» **WORK INSTRUCTIONS**
Every record should be copied exactly, and the images omitted.

[Stored entries]
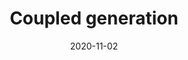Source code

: ---
title: "Coupled generation"
collection: publications
# permalink: /publication/
date: 2020-11-02
venue: 'Journal of the American Statistical Association'
link: 'https://amstat.tandfonline.com/doi/abs/10.1080/01621459.2020.1844719?journalCode=uasa20#.YFrUcUNKiV4'
---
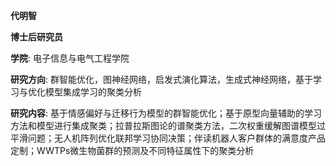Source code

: **代明智**

**博士后研究员**

**学院**: 电子信息与电气工程学院

**研究方向**: 群智能优化，图神经网络，启发式演化算法，生成式神经网络，基于学习与优化模型集成学习的聚类分析

**研究内容**: 
基于情感偏好与迁移行为模型的群智能优化；基于原型向量辅助的学习方法和模型进行集成聚类；拉普拉斯图论的谱聚类方法，二次权重缓解图谱模型过平滑问题；无人机阵列优化联邦学习协同决策；伴读机器人客户群体的满意度产品定制；WWTPs微生物菌群的预测及不同特征属性下的聚类分析
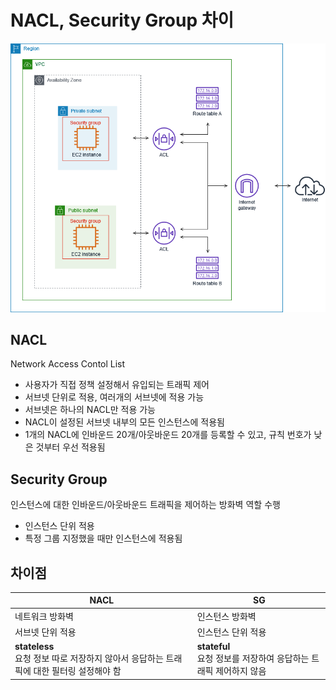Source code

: # NACL, Security Group 차이
![Alt text](../img/nacl_sg_example.png)

## NACL
Network Access Contol List

* 사용자가 직접 정책 설정해서 유입되는 트래픽 제어
* 서브넷 단위로 적용, 여러개의 서브넷에 적용 가능
* 서브넷은 하나의 NACL만 적용 가능
* NACL이 설정된 서브넷 내부의 모든 인스턴스에 적용됨
* 1개의 NACL에 인바운드 20개/아웃바운드 20개를 등록할 수 있고, 규칙 번호가 낮은 것부터 우선 적용됨
## Security Group
인스턴스에 대한 인바운드/아웃바운드 트래픽을 제어하는 방화벽 역할 수행

* 인스턴스 단위 적용
* 특정 그룹 지정했을 때만 인스턴스에 적용됨

## 차이점
|NACL|SG|
|---|---|
|네트워크 방화벽|인스턴스 방화벽|
|서브넷 단위 적용|인스턴스 단위 적용|
|**stateless**<br>요청 정보 따로 저장하지 않아서 응답하는 트래픽에 대한 필터링 설정해야 함|**stateful**<br>요청 정보를 저장하여 응답하는 트래픽 제어하지 않음|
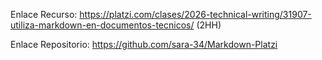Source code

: Enlace Recurso:
https://platzi.com/clases/2026-technical-writing/31907-utiliza-markdown-en-documentos-tecnicos/ (2HH)

Enlace Repositorio:
https://github.com/sara-34/Markdown-Platzi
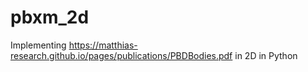 # pbxm_2d
Implementing https://matthias-research.github.io/pages/publications/PBDBodies.pdf in 2D in Python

» **TASK OUTPUT**
Source code

: ---
title: "Coupled generation"
collection: publications
# permalink: /publication/
date: 2020-11-02
venue: 'Journal of the American Statistical Association'
link: 'https://amstat.tandfonline.com/doi/abs/10.1080/01621459.2020.1844719?journalCode=uasa20#.YFrUcUNKiV4'
---
Source code

: **代明智**

**博士后研究员**

**学院**: 电子信息与电气工程学院

**研究方向**: 群智能优化，图神经网络，启发式演化算法，生成式神经网络，基于学习与优化模型集成学习的聚类分析

**研究内容**: 
基于情感偏好与迁移行为模型的群智能优化；基于原型向量辅助的学习方法和模型进行集成聚类；拉普拉斯图论的谱聚类方法，二次权重缓解图谱模型过平滑问题；无人机阵列优化联邦学习协同决策；伴读机器人客户群体的满意度产品定制；WWTPs微生物菌群的预测及不同特征属性下的聚类分析
Source code

: # NACL, Security Group 차이
![Alt text](../img/nacl_sg_example.png)

## NACL
Network Access Contol List

* 사용자가 직접 정책 설정해서 유입되는 트래픽 제어
* 서브넷 단위로 적용, 여러개의 서브넷에 적용 가능
* 서브넷은 하나의 NACL만 적용 가능
* NACL이 설정된 서브넷 내부의 모든 인스턴스에 적용됨
* 1개의 NACL에 인바운드 20개/아웃바운드 20개를 등록할 수 있고, 규칙 번호가 낮은 것부터 우선 적용됨
## Security Group
인스턴스에 대한 인바운드/아웃바운드 트래픽을 제어하는 방화벽 역할 수행

* 인스턴스 단위 적용
* 특정 그룹 지정했을 때만 인스턴스에 적용됨

## 차이점
|NACL|SG|
|---|---|
|네트워크 방화벽|인스턴스 방화벽|
|서브넷 단위 적용|인스턴스 단위 적용|
|**stateless**<br>요청 정보 따로 저장하지 않아서 응답하는 트래픽에 대한 필터링 설정해야 함|**stateful**<br>요청 정보를 저장하여 응답하는 트래픽 제어하지 않음|
Source code

: Enlace Recurso:
https://platzi.com/clases/2026-technical-writing/31907-utiliza-markdown-en-documentos-tecnicos/ (2HH)

Enlace Repositorio:
https://github.com/sara-34/Markdown-Platzi
 # pbxm_2d
Implementing https://matthias-research.github.io/pages/publications/PBDBodies.pdf in 2D in Python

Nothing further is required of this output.